Assignment
Search the records below for the word "заказа". Pull out each line that has it.

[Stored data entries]
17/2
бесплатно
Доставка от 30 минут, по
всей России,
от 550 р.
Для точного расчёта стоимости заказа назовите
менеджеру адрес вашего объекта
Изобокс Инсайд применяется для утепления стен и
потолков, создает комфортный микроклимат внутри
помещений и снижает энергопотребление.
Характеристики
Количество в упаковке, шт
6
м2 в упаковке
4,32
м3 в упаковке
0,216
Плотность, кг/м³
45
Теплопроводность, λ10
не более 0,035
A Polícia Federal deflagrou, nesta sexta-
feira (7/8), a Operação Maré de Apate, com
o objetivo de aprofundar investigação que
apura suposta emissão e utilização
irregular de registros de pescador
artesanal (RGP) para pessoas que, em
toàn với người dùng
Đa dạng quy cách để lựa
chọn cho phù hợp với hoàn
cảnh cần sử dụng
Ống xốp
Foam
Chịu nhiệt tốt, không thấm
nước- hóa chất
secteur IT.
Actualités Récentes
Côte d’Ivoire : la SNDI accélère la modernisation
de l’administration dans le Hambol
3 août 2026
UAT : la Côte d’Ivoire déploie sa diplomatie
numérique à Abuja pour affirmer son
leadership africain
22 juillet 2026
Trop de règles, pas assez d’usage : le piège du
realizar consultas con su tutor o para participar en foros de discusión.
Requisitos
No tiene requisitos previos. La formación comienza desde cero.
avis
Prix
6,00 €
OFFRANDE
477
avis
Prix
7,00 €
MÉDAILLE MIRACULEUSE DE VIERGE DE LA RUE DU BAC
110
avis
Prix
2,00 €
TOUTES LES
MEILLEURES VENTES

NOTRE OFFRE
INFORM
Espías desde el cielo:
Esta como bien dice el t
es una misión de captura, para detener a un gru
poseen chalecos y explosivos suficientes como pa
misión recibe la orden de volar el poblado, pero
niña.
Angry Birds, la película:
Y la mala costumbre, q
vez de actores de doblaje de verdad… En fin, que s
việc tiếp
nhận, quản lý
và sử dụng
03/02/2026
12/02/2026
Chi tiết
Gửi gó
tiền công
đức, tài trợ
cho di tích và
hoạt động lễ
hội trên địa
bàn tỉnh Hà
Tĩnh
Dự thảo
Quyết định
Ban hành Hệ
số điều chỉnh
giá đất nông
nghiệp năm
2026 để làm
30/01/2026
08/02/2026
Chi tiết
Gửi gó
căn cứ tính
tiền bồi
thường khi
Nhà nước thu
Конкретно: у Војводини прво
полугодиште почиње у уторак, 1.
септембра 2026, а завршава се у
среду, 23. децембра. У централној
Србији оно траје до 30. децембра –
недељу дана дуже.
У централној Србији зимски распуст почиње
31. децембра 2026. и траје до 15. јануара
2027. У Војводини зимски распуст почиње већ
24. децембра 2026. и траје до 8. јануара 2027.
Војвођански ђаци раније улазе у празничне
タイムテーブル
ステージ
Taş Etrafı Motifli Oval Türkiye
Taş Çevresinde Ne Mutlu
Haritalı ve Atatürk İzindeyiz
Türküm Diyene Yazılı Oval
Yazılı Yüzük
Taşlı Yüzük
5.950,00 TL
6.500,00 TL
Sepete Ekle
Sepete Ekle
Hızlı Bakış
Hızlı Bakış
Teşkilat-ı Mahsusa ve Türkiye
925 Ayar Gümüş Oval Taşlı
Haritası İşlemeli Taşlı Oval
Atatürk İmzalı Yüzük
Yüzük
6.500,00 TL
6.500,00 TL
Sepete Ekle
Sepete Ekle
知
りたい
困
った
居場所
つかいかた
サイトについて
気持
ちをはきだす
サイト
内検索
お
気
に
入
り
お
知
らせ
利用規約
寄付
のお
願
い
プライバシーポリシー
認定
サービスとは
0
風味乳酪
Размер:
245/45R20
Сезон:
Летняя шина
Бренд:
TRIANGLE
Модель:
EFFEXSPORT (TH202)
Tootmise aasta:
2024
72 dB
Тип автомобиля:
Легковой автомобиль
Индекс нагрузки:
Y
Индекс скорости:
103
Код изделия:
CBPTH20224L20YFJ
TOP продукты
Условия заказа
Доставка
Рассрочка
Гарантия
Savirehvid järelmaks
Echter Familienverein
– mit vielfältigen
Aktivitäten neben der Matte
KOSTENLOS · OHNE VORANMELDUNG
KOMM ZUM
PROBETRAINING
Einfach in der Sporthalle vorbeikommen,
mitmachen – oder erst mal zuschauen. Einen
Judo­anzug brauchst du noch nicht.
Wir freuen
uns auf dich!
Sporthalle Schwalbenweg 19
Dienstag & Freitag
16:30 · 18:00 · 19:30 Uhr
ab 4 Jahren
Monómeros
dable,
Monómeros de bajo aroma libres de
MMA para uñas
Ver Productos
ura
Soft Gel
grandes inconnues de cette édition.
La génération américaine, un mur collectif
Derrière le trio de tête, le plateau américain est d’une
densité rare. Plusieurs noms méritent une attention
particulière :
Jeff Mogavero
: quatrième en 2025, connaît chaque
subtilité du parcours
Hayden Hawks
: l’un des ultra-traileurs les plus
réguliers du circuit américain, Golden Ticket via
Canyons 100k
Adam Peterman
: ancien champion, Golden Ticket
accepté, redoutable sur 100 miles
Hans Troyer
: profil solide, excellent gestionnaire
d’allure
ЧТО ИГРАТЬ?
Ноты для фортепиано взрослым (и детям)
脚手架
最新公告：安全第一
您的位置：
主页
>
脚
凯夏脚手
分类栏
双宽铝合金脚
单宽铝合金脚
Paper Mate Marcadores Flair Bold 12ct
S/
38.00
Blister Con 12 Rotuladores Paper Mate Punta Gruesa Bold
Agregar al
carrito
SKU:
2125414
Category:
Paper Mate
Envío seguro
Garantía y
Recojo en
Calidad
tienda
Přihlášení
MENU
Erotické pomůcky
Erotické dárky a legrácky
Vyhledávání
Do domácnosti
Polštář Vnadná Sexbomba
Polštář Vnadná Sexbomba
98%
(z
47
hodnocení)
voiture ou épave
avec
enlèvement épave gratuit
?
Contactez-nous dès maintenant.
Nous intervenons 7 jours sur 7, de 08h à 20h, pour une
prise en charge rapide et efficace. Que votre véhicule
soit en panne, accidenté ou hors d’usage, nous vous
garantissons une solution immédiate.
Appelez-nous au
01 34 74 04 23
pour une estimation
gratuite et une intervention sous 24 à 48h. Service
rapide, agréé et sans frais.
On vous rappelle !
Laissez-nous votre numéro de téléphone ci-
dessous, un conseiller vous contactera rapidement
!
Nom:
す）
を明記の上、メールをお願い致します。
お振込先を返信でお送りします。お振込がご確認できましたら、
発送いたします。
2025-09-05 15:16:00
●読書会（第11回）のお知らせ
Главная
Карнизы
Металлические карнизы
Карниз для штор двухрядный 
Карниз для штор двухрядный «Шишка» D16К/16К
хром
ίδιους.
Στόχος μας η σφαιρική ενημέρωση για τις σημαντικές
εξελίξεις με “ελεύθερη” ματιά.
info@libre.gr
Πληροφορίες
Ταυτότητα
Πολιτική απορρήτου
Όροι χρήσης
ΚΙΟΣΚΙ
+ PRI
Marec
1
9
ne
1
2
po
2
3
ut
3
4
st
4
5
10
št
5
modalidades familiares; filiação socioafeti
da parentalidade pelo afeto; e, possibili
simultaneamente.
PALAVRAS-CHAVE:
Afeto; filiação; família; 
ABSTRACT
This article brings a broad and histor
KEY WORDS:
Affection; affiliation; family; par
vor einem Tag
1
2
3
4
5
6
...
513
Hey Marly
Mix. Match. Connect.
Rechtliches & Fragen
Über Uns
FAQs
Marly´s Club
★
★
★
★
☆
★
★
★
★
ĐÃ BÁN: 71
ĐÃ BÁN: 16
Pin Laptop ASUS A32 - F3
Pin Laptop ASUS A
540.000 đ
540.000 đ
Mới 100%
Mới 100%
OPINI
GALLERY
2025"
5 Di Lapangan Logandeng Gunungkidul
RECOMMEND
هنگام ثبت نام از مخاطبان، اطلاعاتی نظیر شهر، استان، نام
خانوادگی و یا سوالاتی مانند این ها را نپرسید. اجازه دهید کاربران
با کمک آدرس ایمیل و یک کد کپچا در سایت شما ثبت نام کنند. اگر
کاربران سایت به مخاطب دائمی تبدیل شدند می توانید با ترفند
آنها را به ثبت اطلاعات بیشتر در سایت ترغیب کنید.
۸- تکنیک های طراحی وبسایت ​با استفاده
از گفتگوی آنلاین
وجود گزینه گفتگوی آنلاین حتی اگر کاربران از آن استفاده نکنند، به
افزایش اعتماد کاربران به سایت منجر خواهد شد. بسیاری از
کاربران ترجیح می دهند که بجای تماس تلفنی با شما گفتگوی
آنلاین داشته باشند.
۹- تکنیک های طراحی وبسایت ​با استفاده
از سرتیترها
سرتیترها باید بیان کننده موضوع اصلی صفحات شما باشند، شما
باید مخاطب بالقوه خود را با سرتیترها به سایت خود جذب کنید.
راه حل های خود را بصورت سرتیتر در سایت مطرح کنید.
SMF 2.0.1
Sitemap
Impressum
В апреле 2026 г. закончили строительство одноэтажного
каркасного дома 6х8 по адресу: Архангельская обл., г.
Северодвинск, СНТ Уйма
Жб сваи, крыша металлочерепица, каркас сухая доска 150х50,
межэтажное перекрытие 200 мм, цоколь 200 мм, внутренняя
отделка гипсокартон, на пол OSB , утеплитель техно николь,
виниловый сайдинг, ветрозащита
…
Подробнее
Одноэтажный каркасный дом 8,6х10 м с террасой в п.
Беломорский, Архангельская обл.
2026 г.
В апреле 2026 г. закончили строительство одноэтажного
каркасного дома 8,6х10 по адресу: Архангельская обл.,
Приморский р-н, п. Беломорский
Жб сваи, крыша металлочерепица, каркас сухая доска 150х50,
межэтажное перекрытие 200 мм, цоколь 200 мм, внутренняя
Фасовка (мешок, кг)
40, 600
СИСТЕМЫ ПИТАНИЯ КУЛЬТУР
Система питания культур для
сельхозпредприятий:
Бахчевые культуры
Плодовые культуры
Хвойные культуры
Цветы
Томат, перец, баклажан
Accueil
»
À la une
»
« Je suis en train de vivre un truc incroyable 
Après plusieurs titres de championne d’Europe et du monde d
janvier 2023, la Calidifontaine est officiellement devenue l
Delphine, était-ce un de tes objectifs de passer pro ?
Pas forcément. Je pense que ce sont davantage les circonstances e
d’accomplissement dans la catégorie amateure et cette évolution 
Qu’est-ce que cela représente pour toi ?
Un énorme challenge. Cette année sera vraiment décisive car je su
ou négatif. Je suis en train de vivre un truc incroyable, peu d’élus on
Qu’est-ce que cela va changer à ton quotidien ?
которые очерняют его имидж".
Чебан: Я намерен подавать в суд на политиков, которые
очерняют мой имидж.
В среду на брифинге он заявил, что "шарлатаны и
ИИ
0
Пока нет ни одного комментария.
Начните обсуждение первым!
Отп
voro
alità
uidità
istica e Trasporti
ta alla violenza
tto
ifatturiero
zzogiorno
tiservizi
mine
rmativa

Exercise response
Для точного расчёта стоимости заказа назовите
Условия заказа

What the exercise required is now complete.